— Стрелок спрашивает: где оружие? Они отвечают, что закопали. Стрелок говорит: «Прощу, если принесете обратно оружие». Они ночью сходили и принесли закопанное, — продолжает Буйный. — Удержать Карачун с телевышкой мы действительно не могли. Туда двинулась вражеская бронетехника. Против нее никакого оружия не было. Да и со стрелковым-то было неважно. По 2–3 рожка на автомат.
Отбить Карачун мы тоже не могли. Силы АТО сразу стали укреплять гору. Рядом, в карьере, много стояло легкой и тяжелой боевой техники. Первые «грады» оттуда начали работать по нам, по городу. Все в шоке были. Как такое возможно? Куда весь мир смотрит! Потом стали палить гаубицы и САУ-самоходки. И всем стало понятно, что будет настоящая война.
В Краматорске они целый квартал жилого сектора «градами» выжгли. Домов тридцать частных. И там не было наших баз! Четко пакет выпустили по координатам. Зачем? Непонятно…
Партизанские отряды занимали города
Так сражались донбассовцы и стрелковцы, пока я еще сидел в следственном изоляторе СБУ. Итак, часть Народного ополчения Донбасса защищала Славянск с оружием в руках. Политическая часть сосредоточилась на информационной войне через соцсети, добровольческом движении и отправке гуманитарной помощи в Славянск.
В тот же День космонавтики и 13 апреля наши ребята взяли власть в Енакиево, Краматорске, Красном Лимане, Горловке, Мариуполе. Славная получилась молниеносная операция, что-то среднее между блицкригом и победоносным шествием Советской власти в 1918-м.
Как вспоминают ребята, в Краматорске спасать официальную «киевскую» власть примчались бандиты.
«Они приехали начальника спасать, — дополняет Буйный. — Их пыл остудили там, за горотделом милиции. Двоих отправили в Славянск, «на подвал». Они так и сидели — мы их только в мае отпустили. Остальные сказали — все, мы не делаем глупостей. Ведь приехали они с ножиком и с милицейским ПМ, со спиленным номером.
В Краматорске только один милиционер-участковый решил сопротивляться. Принялся отстреливаться из окна из «ксюши», укороченного АКС-74. Получил в ответ. Когда в кабинет зашли — там сантиметра не было целого. Все было иссечено пулями.
Лучше всего сдался нам Красный Лиман. Там мы взяли целые мешки оружия.
Мы же взяли и Мариуполь. Только местные потом не смогли его удержать. Хотя у них было оружие.
Тяжелее всего брали Константиновку. Держали ее — страшно вспомнить. Особенно в начале мая. Когда телевышку брал украинский спецназ «Альфа»… Это же там альфовцев положили — 18 человек. Когда они пытались ее занять, высадившись с вертолета.

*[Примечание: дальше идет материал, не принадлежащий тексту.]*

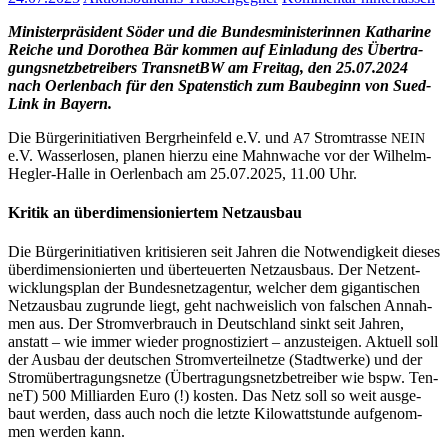
Minis­ter­prä­si­dent Söder und die Bun­des­mi­nis­te­rin­nen Katha­ri­ne
Rei­che und Doro­thea Bär kom­men auf Ein­la­dung des Über­tra­
gungs­netz­be­trei­bers Trans­netBW am Frei­tag, den 25.07.2024
nach Oer­len­bach für den Spa­ten­stich zum Bau­be­ginn von Sued­
Link in Bay­ern.
Die Bür­ger­initia­ti­ven Berg­rhein­feld e.V. und
Strom­tras­se
A7
NEIN
e.V. Was­ser­lo­sen, pla­nen hier­zu eine Mahn­wa­che vor der Wil­helm-
Heg­ler-Hal­le in Oer­len­bach am 25.07.2025, 11.00 Uhr.
Kri­tik an über­di­men­sio­nier­tem Netz­aus­bau
Die Bür­ger­initia­ti­ven kri­ti­sie­ren seit Jah­ren die Not­wen­dig­keit die­ses
über­di­men­sio­nier­ten und über­teu­er­ten Netz­aus­baus. Der Netz­ent­
wick­lungs­plan der Bun­des­netz­agen­tur, wel­cher dem gigan­ti­schen
Netz­aus­bau zugrun­de liegt, geht nach­weis­lich von fal­schen Annah­
men aus. Der Strom­ver­brauch in Deutsch­land sinkt seit Jah­ren,
anstatt – wie immer wie­der pro­gnos­ti­ziert – anzu­stei­gen. Aktu­ell soll
der Aus­bau der deut­schen Strom­ver­teil­net­ze (Stadt­wer­ke) und der
Strom­über­tra­gungs­net­ze (Über­tra­gungs­netz­be­trei­ber wie bspw. Ten­
neT) 500 Mil­li­ar­den Euro (!) kos­ten. Das Netz soll so weit aus­ge­
baut wer­den, dass auch noch die letz­te Kilo­watt­stun­de auf­ge­nom­
men wer­den kann.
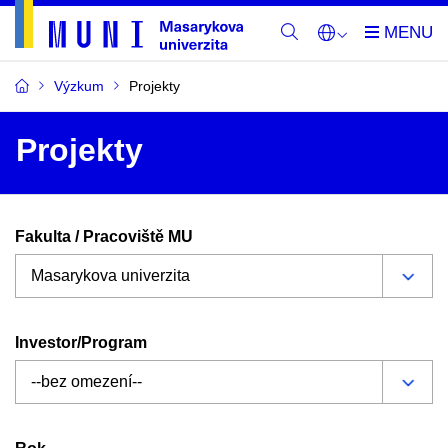
Výzkum
Projekty
Projekty
Fakulta / Pracoviště MU
Investor/Program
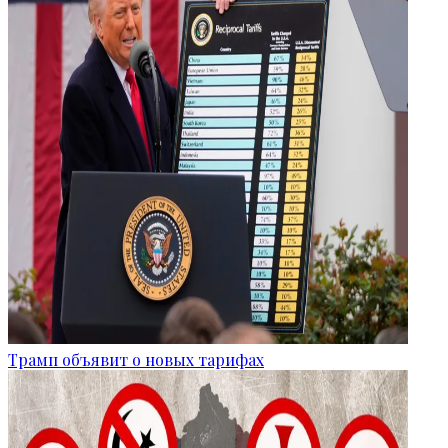
Трамп объявит о новых тарифах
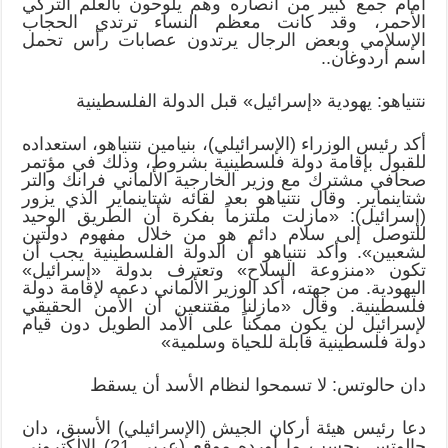
أمام جمع كبير من أنصاره وهم يلوحون بالعلم التركي
الأحمر، وقد كانت معظم النساء ترتدي الحجاب
الإسلامي وبعض الرجال يرتدون عصابات رأس تحمل
اسم أردوغان..
نتنياهو: يهودية «إسرائيل» قبل الدولة الفلسطينية
أكد رئيس الوزراء (الإسرائيلي)، بنيامين نتنياهو، استعداده
للقبول بإقامة دولة فلسطينية بشروط، وذلك في مؤتمر
صحافي مشترك مع وزير الخارجية الألماني فرانك والتر
شتاينماير. وقال نتنياهو بعد لقائه شتاينماير الذي يزور
(إسرائيل): «مازلت ملتزماً بفكرة أن الطريق الوحيد
للتوصل إلى سلام دائم هو من خلال مفهوم دولتين
لشعبين». وأكد نتنياهو أن الدولة الفلسطينية يجب أن
تكون «منزوعة السلاح» وتعترف بدولة «إسرائيل»
اليهودية. من جهته، أكد الوزير الألماني دعمه لإقامة دولة
فلسطينية. وقال «مازلنا مقتنعين أن الأمن الحقيقي
لإسرائيل لن يكون ممكناً على الأمد الطويل دون قيام
دولة فلسطينية قابلة للحياة وسلمية»
دان حالوتس: لا تسمحوا لنظام الأسد أن يسقط
دعا رئيس هيئة أركان الجيش (الإسرائيلي) الأسبق، دان
حالوتس بحسب ما أورده موقع (عربي 21) الإلكتروني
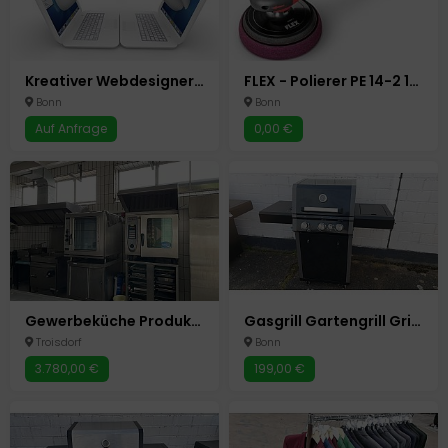
Kreativer Webdesigner Wordpress Baukasten Shop System Home-Office
FLEX - Polierer PE 14-2 150 Maschine PKW Auto Autoaufbereitung
Bonn
Bonn
Auf Anfrage
0,00 €
Gewerbeküche Produktionsküche Bäckerei Backstube Cateringküche Küche Mietküche Kühlhaus Ladenlokal
Gasgrill Gartengrill Grillwagen Grillstation Gasherd / 4 Brenner
Troisdorf
Bonn
3.780,00 €
199,00 €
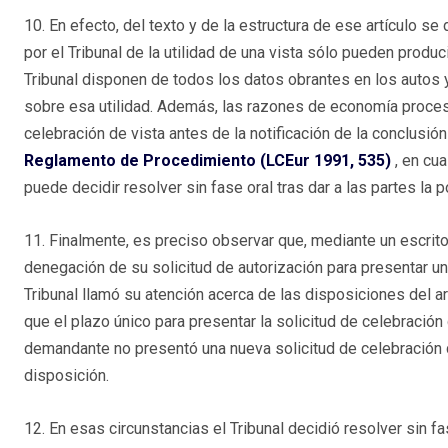
10. En efecto, del texto y de la estructura de ese artículo s
por el Tribunal de la utilidad de una vista sólo pueden produci
Tribunal disponen de todos los datos obrantes en los autos 
sobre esa utilidad. Además, las razones de economía procesal
celebración de vista antes de la notificación de la conclusión
Reglamento de Procedimiento (LCEur 1991, 535)
, en cua
puede decidir resolver sin fase oral tras dar a las partes la 
11. Finalmente, es preciso observar que, mediante un escrit
denegación de su solicitud de autorización para presentar una 
Tribunal llamó su atención acerca de las disposiciones del 
que el plazo único para presentar la solicitud de celebración d
demandante no presentó una nueva solicitud de celebración d
disposición.
12. En esas circunstancias el Tribunal decidió resolver sin f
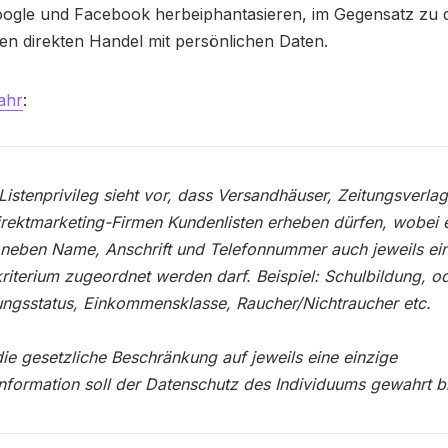
oogle und Facebook herbeiphantasieren, im Gegensatz zu 
den direkten Handel mit persönlichen Daten.
ahr
:
Listenprivileg sieht vor, dass Versandhäuser, Zeitungsverla
rektmarketing-Firmen Kundenlisten erheben dürfen, wobei 
neben Name, Anschrift und Telefonnummer auch jeweils ei
riterium zugeordnet werden darf. Beispiel: Schulbildung, o
ngsstatus, Einkommensklasse, Raucher/Nichtraucher etc.
ie gesetzliche Beschränkung auf jeweils eine einzige
nformation soll der Datenschutz des Individuums gewahrt b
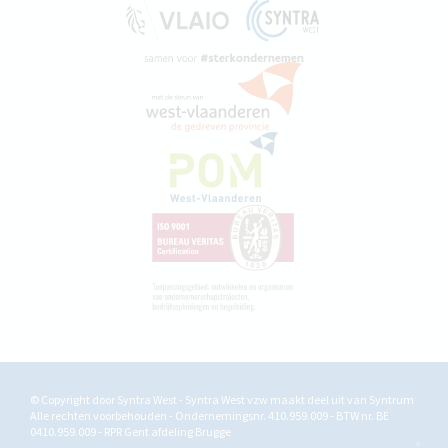
© Copyright door Syntra West - Syntra West vzw maakt deel uit van
Syntrum
Alle rechten voorbehouden - Ondernemingsnr. 410.959.009 - BTW nr. BE
0410.959.009 - RPR Gent afdeling Brugge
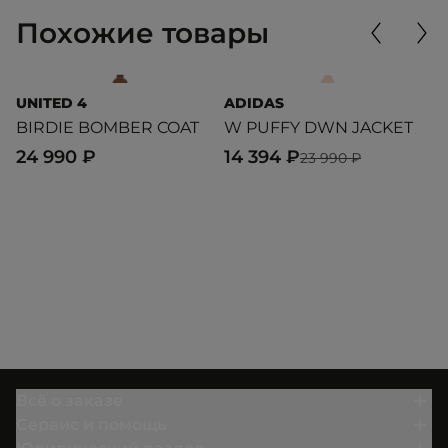
Похожие товары
UNITED 4
ADIDAS
A
BIRDIE BOMBER COAT
W PUFFY DWN JACKET
N
J
24 990 ₽
14 394 ₽
23 990 ₽
1
Всё о заказе
Сервис и помощь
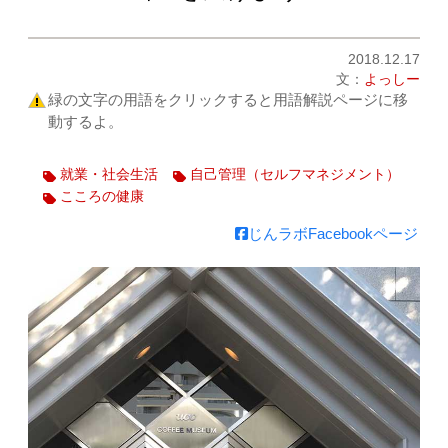
2018.12.17
文：
よっしー
緑の文字の用語をクリックすると用語解説ページに移
動するよ。
就業・社会生活
自己管理（セルフマネジメント）
こころの健康
じんラボFacebookページ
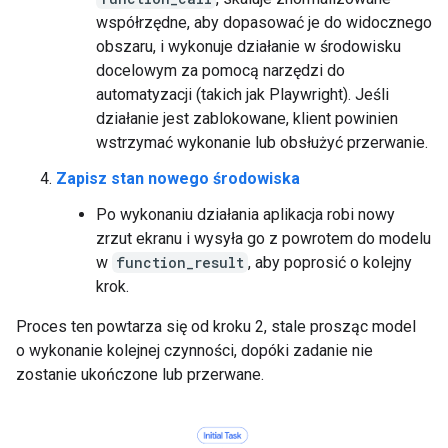
współrzędne, aby dopasować je do widocznego
obszaru, i wykonuje działanie w środowisku
docelowym za pomocą narzędzi do
automatyzacji (takich jak Playwright). Jeśli
działanie jest zablokowane, klient powinien
wstrzymać wykonanie lub obsłużyć przerwanie.
Zapisz stan nowego środowiska
Po wykonaniu działania aplikacja robi nowy
zrzut ekranu i wysyła go z powrotem do modelu
w
function_result
, aby poprosić o kolejny
krok.
Proces ten powtarza się od kroku 2, stale prosząc model
o wykonanie kolejnej czynności, dopóki zadanie nie
zostanie ukończone lub przerwane.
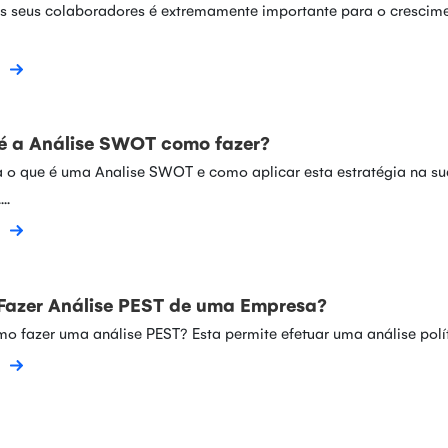
os seus colaboradores é extremamente importante para o crescim
é a Análise SWOT como fazer?
 o que é uma Analise SWOT e como aplicar esta estratégia na su
..
azer Análise PEST de uma Empresa?
o fazer uma análise PEST? Esta permite efetuar uma análise políti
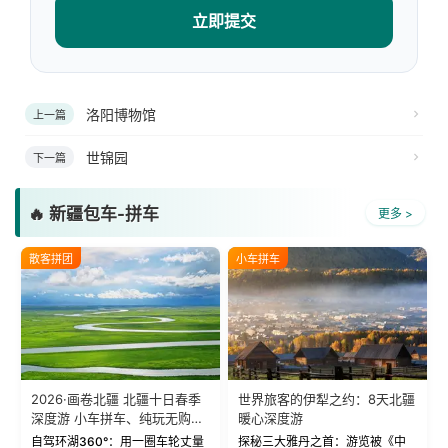
立即提交
洛阳博物馆
上一篇
世锦园
下一篇
🔥 新疆包车-拼车
更多 >
散客拼团
小车拼车
2026·画卷北疆 北疆十日春季
世界旅客的伊犁之约：8天北疆
深度游 小车拼车、纯玩无购
暖心深度游
物！
自驾环湖360°：用一圈车轮丈量
探秘三大雅丹之首：游览被《中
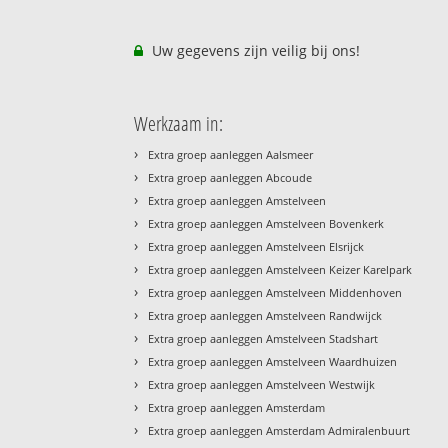
Uw gegevens zijn veilig bij ons!
Werkzaam in:
›
Extra groep aanleggen Aalsmeer
›
Extra groep aanleggen Abcoude
›
Extra groep aanleggen Amstelveen
›
Extra groep aanleggen Amstelveen Bovenkerk
›
Extra groep aanleggen Amstelveen Elsrijck
›
Extra groep aanleggen Amstelveen Keizer Karelpark
›
Extra groep aanleggen Amstelveen Middenhoven
›
Extra groep aanleggen Amstelveen Randwijck
›
Extra groep aanleggen Amstelveen Stadshart
›
Extra groep aanleggen Amstelveen Waardhuizen
›
Extra groep aanleggen Amstelveen Westwijk
›
Extra groep aanleggen Amsterdam
›
Extra groep aanleggen Amsterdam Admiralenbuurt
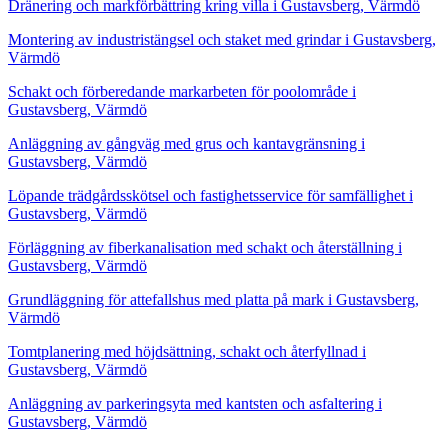
Dränering och markförbättring kring villa i Gustavsberg, Värmdö
Montering av industristängsel och staket med grindar i Gustavsberg,
Värmdö
Schakt och förberedande markarbeten för poolområde i
Gustavsberg, Värmdö
Anläggning av gångväg med grus och kantavgränsning i
Gustavsberg, Värmdö
Löpande trädgårdsskötsel och fastighetsservice för samfällighet i
Gustavsberg, Värmdö
Förläggning av fiberkanalisation med schakt och återställning i
Gustavsberg, Värmdö
Grundläggning för attefallshus med platta på mark i Gustavsberg,
Värmdö
Tomtplanering med höjdsättning, schakt och återfyllnad i
Gustavsberg, Värmdö
Anläggning av parkeringsyta med kantsten och asfaltering i
Gustavsberg, Värmdö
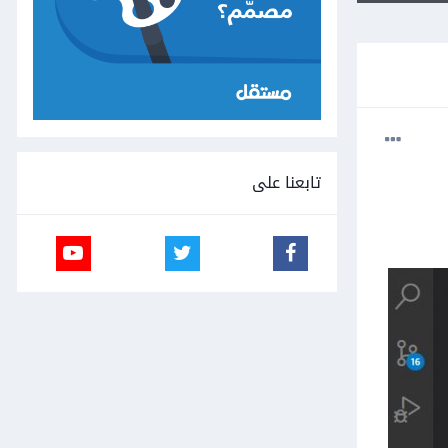
تابعنا على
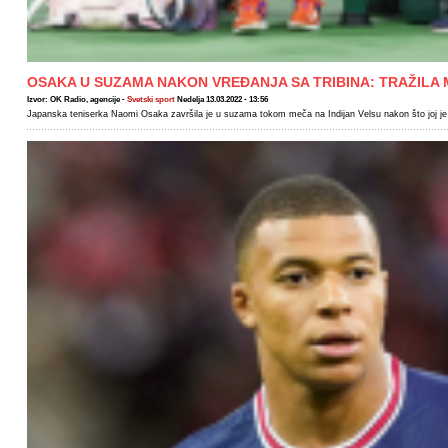
OSAKA U SUZAMA NAKON VREĐANJA SA TRIBINA: TRAŽILA 
Izvor: OK Radio, agencije -
Svetski sport
Nedelja 13.03.2022 - 13:56
Japanska teniserka Naomi Osaka završila je u suzama tokom meča na Indijan Velsu nakon što joj je ne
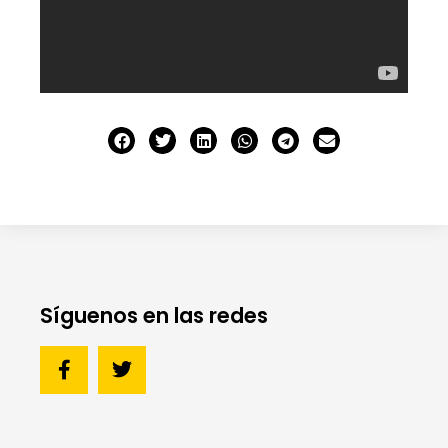
Síguenos en las redes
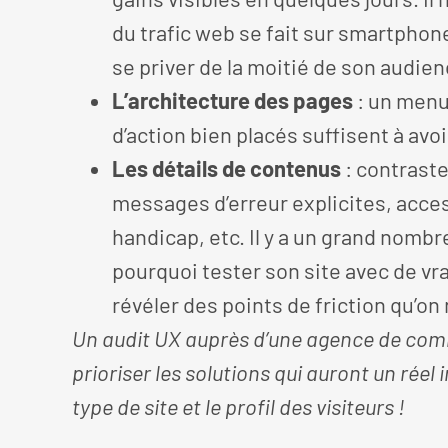
du trafic web se fait sur smartphone
se priver de la moitié de son audien
L’architecture des pages
: un menu 
d’action bien placés suffisent à avoi
Les détails de contenus
: contraste
messages d’erreur explicites, acces
handicap, etc. Il y a un grand nomb
pourquoi tester son site avec de vra
révéler des points de friction qu’on 
Un audit UX auprès d’une agence de commu
prioriser les solutions qui auront un rée
type de site et le profil des visiteurs !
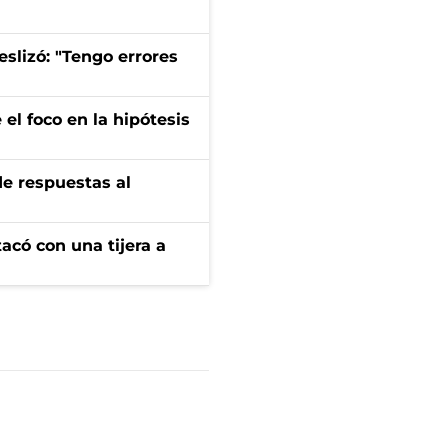
eslizó: "Tengo errores
el foco en la hipótesis
de respuestas al
tacó con una tijera a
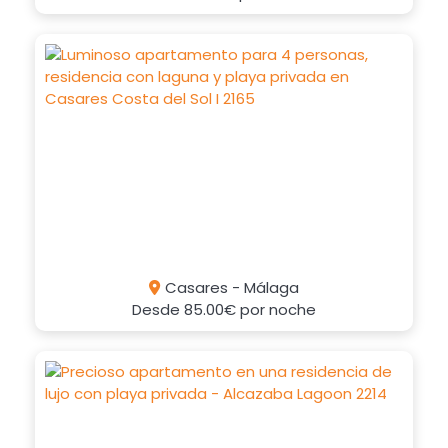
Casares - Málaga
Desde
85.00€
por noche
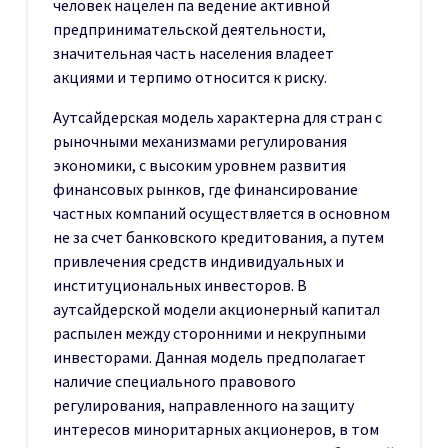
человек нацелен па ведение активной
предпринимательской деятельности,
значительная часть населения владеет
акциями и терпимо относится к риску.
Аутсайдерская модель характерна для стран с
рыночными механизмами регулирования
экономики, с высоким уровнем развития
финансовых рынков, где финансирование
частных компаний осуществляется в основном
не за счет банковского кредитования, а путем
привлечения средств индивидуальных и
институциональных инвесторов. В
аутсайдерской модели акционерный капитал
распылен между сторонними и некрупными
инвесторами. Данная модель предполагает
наличие специального правового
регулирования, направленного на защиту
интересов миноритарных акционеров, в том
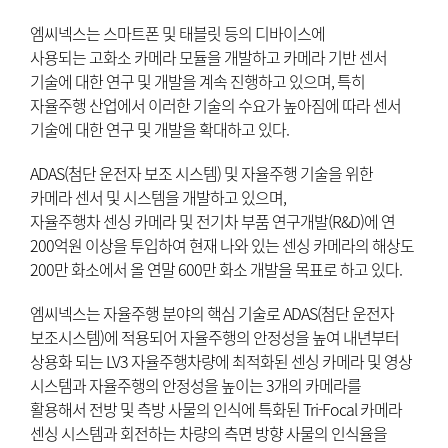
엠씨넥스는 스마트폰 및 태블릿 등의 디바이스에
사용되는 고화소 카메라 모듈을 개발하고 카메라 기반 센서
기술에 대한 연구 및 개발을 계속 진행하고 있으며, 특히
자율주행 산업에서 이러한 기술의 수요가 높아짐에 따라 센서
기술에 대한 연구 및 개발을 확대하고 있다.
ADAS(첨단 운전자 보조 시스템) 및 자율주행 기술을 위한
카메라 센서 및 시스템을 개발하고 있으며,
자율주행차 센싱 카메라 및 전기차 부품 연구개발(R&D)에 연
200억원 이상을 투입하여 현재 나와 있는 센싱 카메라의 해상도
200만 화소에서 올 연말 600만 화소 개발을 목표로 하고 있다.
엠씨넥스는 자율주행 분야의 핵심 기술로 ADAS(첨단 운전자
보조시스템)에 적용되어 자율주행의 안정성을 높여 내년부터
상용화 되는 LV3 자율주행차량에 최적화된 센싱 카메라 및 영상
시스템과 자율주행의 안정성을 높이는 3개의 카메라를
활용해서 전방 및 측방 사물의 인식에 특화된 Tri-Focal 카메라
센싱 시스템과 회전하는 차량의 측면 방향 사물의 인식율을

Вот так мы занимали тогда города. Подчас с одним автоматом на несколько бойцов. Вооруженные подчас только бутылками с зажигательной смесью. В городах отключали украинское телевещание, начинали делать блокпосты из покрышек и мешков с песком. Любителям порассуждать о «руке Москвы» поясню: делалось все на наши деньги, на деньги добровольцев. В те дни к Катерине пришел обычный человек. Парень нашего возраста. Горловский, но в Москве давно обосновавшийся и заведший свой бизнес. Узнав о том, что пошло занятие городов, он садится на самолет, прилетает в Донецк. Снял он всю наличку — около миллиона у него на фирме было. Пилы, скаты, колючая проволока для обороны захваченных зданий и блокпостов — все это он профинансировал. Звали того парня Гриша, он друг одногруппницы Губарева по донецкому истфаку.»[19]
Сильнейший был порыв, друзья, невероятной мощи. Действительно, весна революции. В людях клокотало возмущение: они видели по телевизору, как толпы майданутых орали: «Бандера — наш герой!». Как свергались памятники. Как наружу лезла самая хуторская, самая пещерная бандеровщина. А ведь Донбасс был связан с Россией миллионами нитей, общностью судеб, памятью единой страны. Сотни тысяч людей Донбасса уезжали работать в Российскую Федерацию. Вот почему огонь Русской весны вспыхнул в моем родном краю так ярко и жарко. Почему почти безоружные люди пошли на штурм оплотов власти? Потому что не желали быть бессловесным стадом под властью новых «европеизаторов» и бандеровцев.